9 “I myself was convinced that I ought to do many things in opposing the name of Jesus of Nazareth. 10 And I did so in Jerusalem. I not only locked up many of the saints in prison after receiving authority from the chief priests, but when they were put to death I cast my vote against them. 11 And I punished them often in all the synagogues and tried to make them blaspheme, and in raging fury against them I persecuted them even to foreign cities.” (Acts 26:9-11 (ESV)
Paul, may ask why they find it so incredible to believe that God raises from the dead, but in the end, he understands it. This is what he is getting at here. He understands where his persecutors are coming from, and this understanding he now offers as common ground for them that they can come over to his side. He talks about his early years as a persecutor of the church and all that he tried to do against the way. He would try to get them to blaspheme he says. No word if he was successful or not, but my guess was that he was at least somewhat successful. He describes his hate as a raging fury. It carried him to foreign cities.

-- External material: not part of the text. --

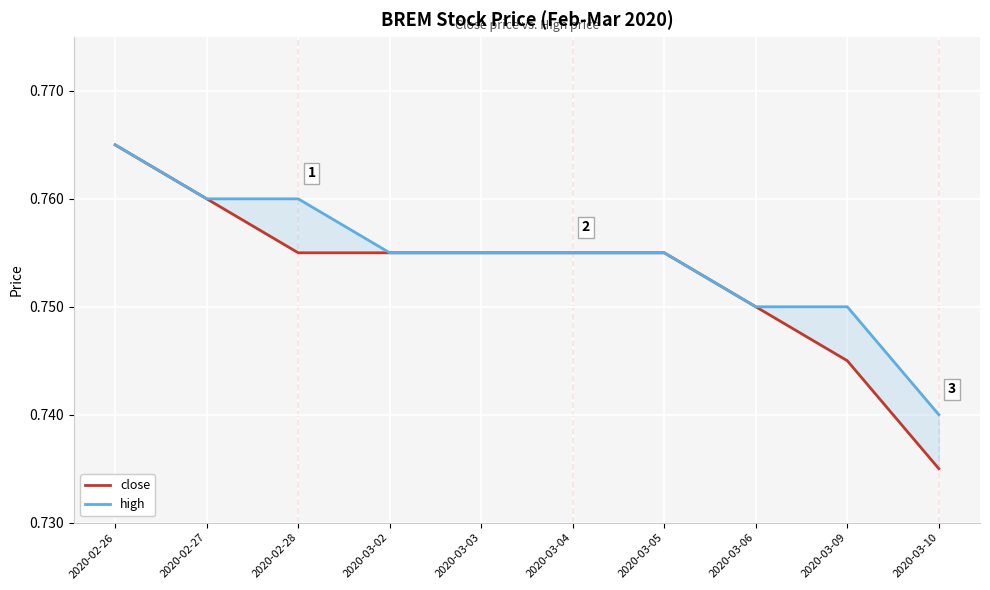

What is the sum of all high values?

7.5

We see in Paul’s own missionary journeys that he was not the only one carried to foreign cities by the hate of Christians, that many came after him also. We only know of Paul’s trip to Damascus, which he will tell again here soon, but it seems he had gone elsewhere before that.

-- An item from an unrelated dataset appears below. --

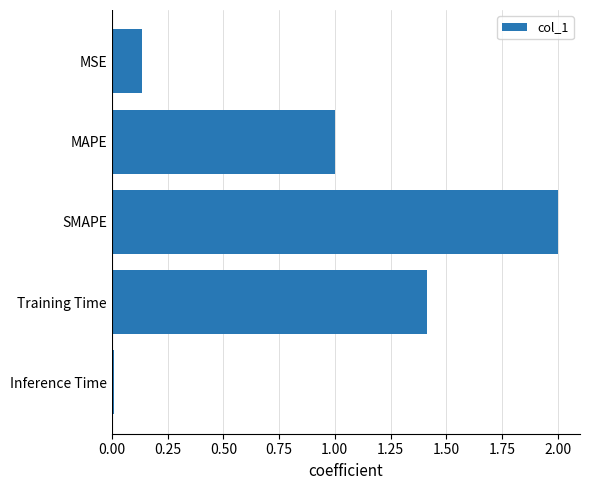

What is the maximum value shown in the chart?

2.0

Paul was not successful. Despite his persecution Christianity grew and spread, sometimes because of persecution. But his early hatred has left a mark on Christianity. Paul’s persecution of Christians has stood as a written reminder that this sort of persecution of other religions and religious views isn’t acceptable for Christians. Oh, not in such a way that is has prevented Christians from persecuting fellow Christians and other religions. This, unfortunately, it has not succeeded in doing. Though, to be honest sometimes what is seen as religious persecution was not strictly religious in nature, and we ought to be a little careful about that. The Anabaptists of the reformation era, probably would not have been persecuted as violently as they were if on the one hand they weren’t raping and pillaging the entire country side, and if on the other hand the less violently compelled strands weren’t pacifist draft dodgers. The crusades were not so much about inflicting religious persecution on muslims, as they were about protecting Christians and others from the religious persecution of Islam. All that aside, Christians have persecuted other religions, most notably they returned the favor to those of the Jewish faith over and over again through the middle ages. Then there were the pagans and others. But in the end, Christians have always been called back to repentance for these acts of violence by passages like these, reminding them that this sort of thing is not the desire of Jesus, who himself would die for those who persecuted him.